What to produce: Read through the listing, and wherever a line holds the word "INTERVAL", return it.

*** Dataset records ***

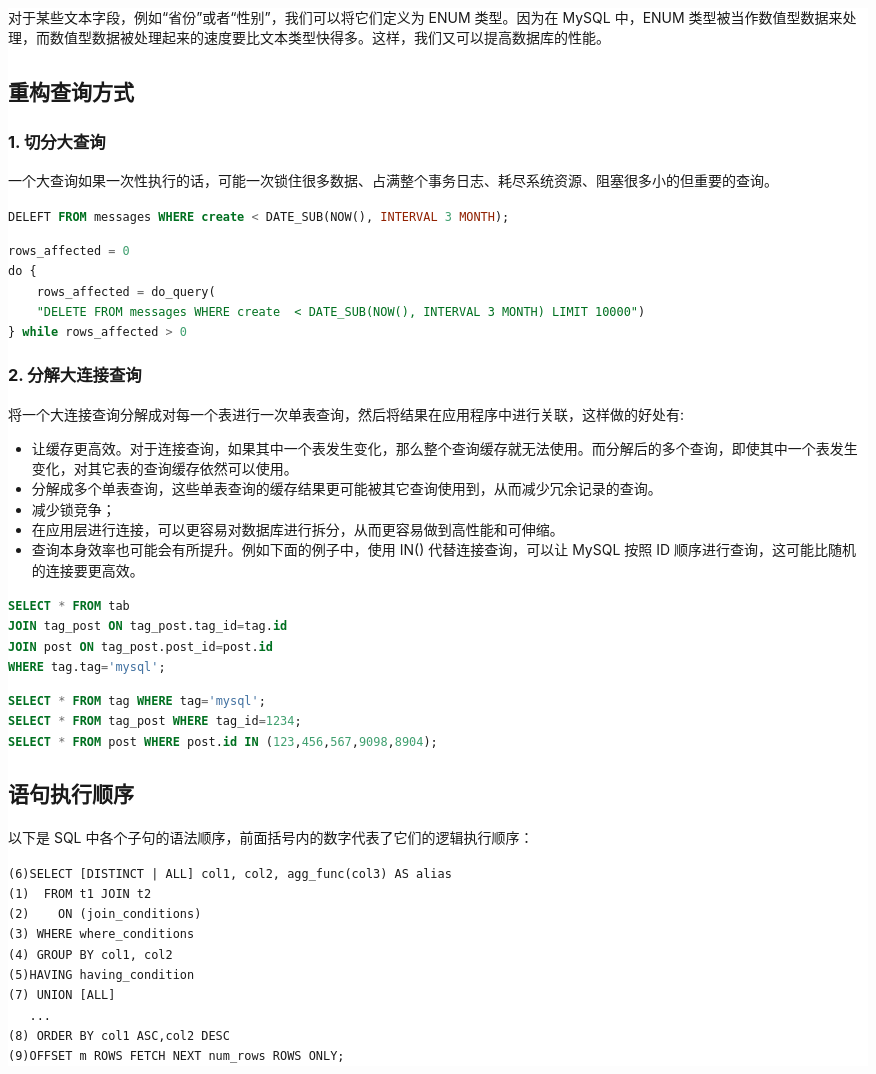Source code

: 对于某些文本字段，例如“省份”或者“性别”，我们可以将它们定义为 ENUM 类型。因为在 MySQL 中，ENUM 类型被当作数值型数据来处理，而数值型数据被处理起来的速度要比文本类型快得多。这样，我们又可以提高数据库的性能。

## 重构查询方式

### 1. 切分大查询

一个大查询如果一次性执行的话，可能一次锁住很多数据、占满整个事务日志、耗尽系统资源、阻塞很多小的但重要的查询。

```sql
DELEFT FROM messages WHERE create < DATE_SUB(NOW(), INTERVAL 3 MONTH);
```

```sql
rows_affected = 0
do {
    rows_affected = do_query(
    "DELETE FROM messages WHERE create  < DATE_SUB(NOW(), INTERVAL 3 MONTH) LIMIT 10000")
} while rows_affected > 0
```

### 2. 分解大连接查询

将一个大连接查询分解成对每一个表进行一次单表查询，然后将结果在应用程序中进行关联，这样做的好处有:

- 让缓存更高效。对于连接查询，如果其中一个表发生变化，那么整个查询缓存就无法使用。而分解后的多个查询，即使其中一个表发生变化，对其它表的查询缓存依然可以使用。
- 分解成多个单表查询，这些单表查询的缓存结果更可能被其它查询使用到，从而减少冗余记录的查询。
- 减少锁竞争；
- 在应用层进行连接，可以更容易对数据库进行拆分，从而更容易做到高性能和可伸缩。
- 查询本身效率也可能会有所提升。例如下面的例子中，使用 IN() 代替连接查询，可以让 MySQL 按照 ID 顺序进行查询，这可能比随机的连接要更高效。

```sql
SELECT * FROM tab
JOIN tag_post ON tag_post.tag_id=tag.id
JOIN post ON tag_post.post_id=post.id
WHERE tag.tag='mysql';
```

```sql
SELECT * FROM tag WHERE tag='mysql';
SELECT * FROM tag_post WHERE tag_id=1234;
SELECT * FROM post WHERE post.id IN (123,456,567,9098,8904);
```

## 语句执行顺序

以下是 SQL 中各个子句的语法顺序，前面括号内的数字代表了它们的逻辑执行顺序：

```
(6)SELECT [DISTINCT | ALL] col1, col2, agg_func(col3) AS alias
(1)  FROM t1 JOIN t2
(2)    ON (join_conditions)
(3) WHERE where_conditions
(4) GROUP BY col1, col2
(5)HAVING having_condition
(7) UNION [ALL]
   ...
(8) ORDER BY col1 ASC,col2 DESC
(9)OFFSET m ROWS FETCH NEXT num_rows ROWS ONLY;
```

*** End of Dataset records ***

Response for this exercise:
DELEFT FROM messages WHERE create < DATE_SUB(NOW(), INTERVAL 3 MONTH);
    "DELETE FROM messages WHERE create  < DATE_SUB(NOW(), INTERVAL 3 MONTH) LIMIT 10000")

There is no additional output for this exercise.